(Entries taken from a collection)
------------------------------------------------

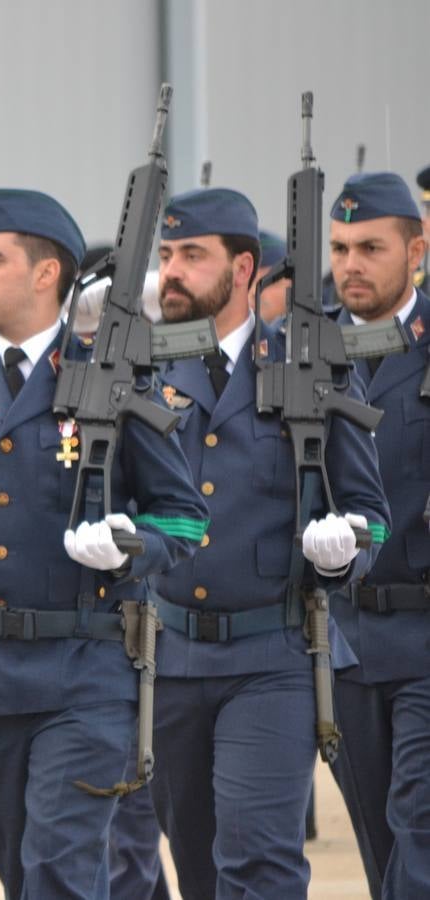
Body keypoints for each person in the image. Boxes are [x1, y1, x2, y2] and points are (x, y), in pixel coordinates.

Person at [0, 187, 208, 899]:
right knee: (19, 870)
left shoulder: (111, 383)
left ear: (46, 275)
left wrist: (131, 545)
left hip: (85, 673)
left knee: (61, 868)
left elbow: (183, 517)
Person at [149, 186, 389, 899]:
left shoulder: (308, 373)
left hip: (273, 654)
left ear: (245, 270)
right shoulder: (144, 373)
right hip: (168, 657)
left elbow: (369, 509)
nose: (172, 271)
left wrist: (347, 545)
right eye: (166, 255)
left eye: (193, 255)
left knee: (258, 858)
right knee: (197, 863)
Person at [326, 171, 430, 898]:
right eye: (339, 248)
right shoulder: (301, 350)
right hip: (344, 637)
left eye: (370, 247)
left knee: (418, 828)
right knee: (377, 838)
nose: (351, 264)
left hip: (426, 629)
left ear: (415, 250)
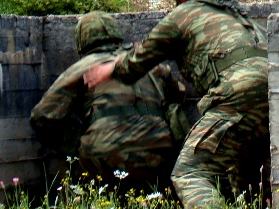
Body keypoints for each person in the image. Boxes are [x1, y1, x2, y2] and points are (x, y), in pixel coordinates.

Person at [83, 0, 269, 209]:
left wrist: (110, 69)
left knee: (190, 173)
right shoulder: (237, 13)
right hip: (276, 95)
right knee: (248, 178)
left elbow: (139, 61)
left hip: (237, 95)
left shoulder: (181, 15)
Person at [30, 11, 186, 192]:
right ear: (117, 36)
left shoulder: (82, 68)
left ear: (82, 44)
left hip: (103, 156)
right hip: (159, 153)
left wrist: (78, 142)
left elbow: (41, 117)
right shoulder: (147, 63)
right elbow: (178, 95)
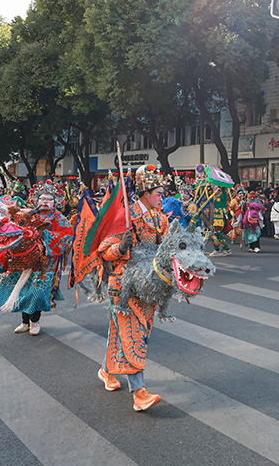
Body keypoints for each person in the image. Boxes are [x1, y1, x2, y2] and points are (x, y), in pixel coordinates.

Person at [96, 166, 169, 412]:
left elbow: (165, 251)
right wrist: (121, 248)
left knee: (127, 333)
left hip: (149, 285)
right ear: (145, 192)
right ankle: (139, 392)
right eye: (158, 192)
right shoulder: (125, 215)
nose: (162, 196)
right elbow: (104, 250)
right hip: (124, 284)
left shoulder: (161, 218)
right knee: (133, 335)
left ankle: (107, 370)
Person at [0, 180, 73, 334]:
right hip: (24, 258)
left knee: (37, 291)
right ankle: (24, 322)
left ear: (56, 201)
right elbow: (13, 228)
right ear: (36, 200)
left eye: (49, 199)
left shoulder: (59, 218)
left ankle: (35, 322)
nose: (45, 202)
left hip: (45, 261)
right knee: (22, 289)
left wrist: (44, 234)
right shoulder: (26, 213)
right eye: (42, 199)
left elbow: (66, 236)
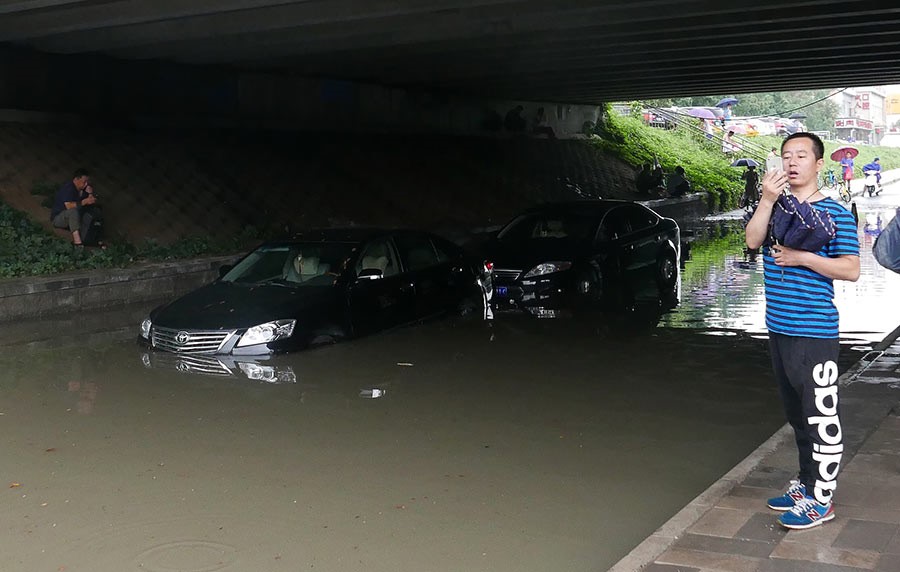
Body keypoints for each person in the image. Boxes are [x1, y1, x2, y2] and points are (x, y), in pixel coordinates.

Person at [745, 132, 860, 530]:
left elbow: (851, 269)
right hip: (778, 327)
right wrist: (765, 199)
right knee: (797, 415)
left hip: (814, 332)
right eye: (786, 156)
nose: (792, 162)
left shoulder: (837, 214)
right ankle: (807, 484)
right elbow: (751, 240)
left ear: (818, 163)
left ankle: (822, 501)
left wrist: (803, 257)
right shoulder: (775, 209)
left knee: (820, 416)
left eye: (801, 155)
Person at [50, 168, 96, 247]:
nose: (86, 184)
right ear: (76, 179)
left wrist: (90, 194)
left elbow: (88, 203)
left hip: (73, 220)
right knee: (73, 211)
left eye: (87, 182)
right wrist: (84, 202)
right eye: (84, 182)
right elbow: (69, 206)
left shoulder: (83, 190)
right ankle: (77, 242)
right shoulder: (68, 188)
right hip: (58, 218)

------------------------------------------------

== EXERCISE INSTRUCTIONS ==
How many lines in the records contain the word "ankle"? Answer with the number alone.

== TASK OUTPUT ==
7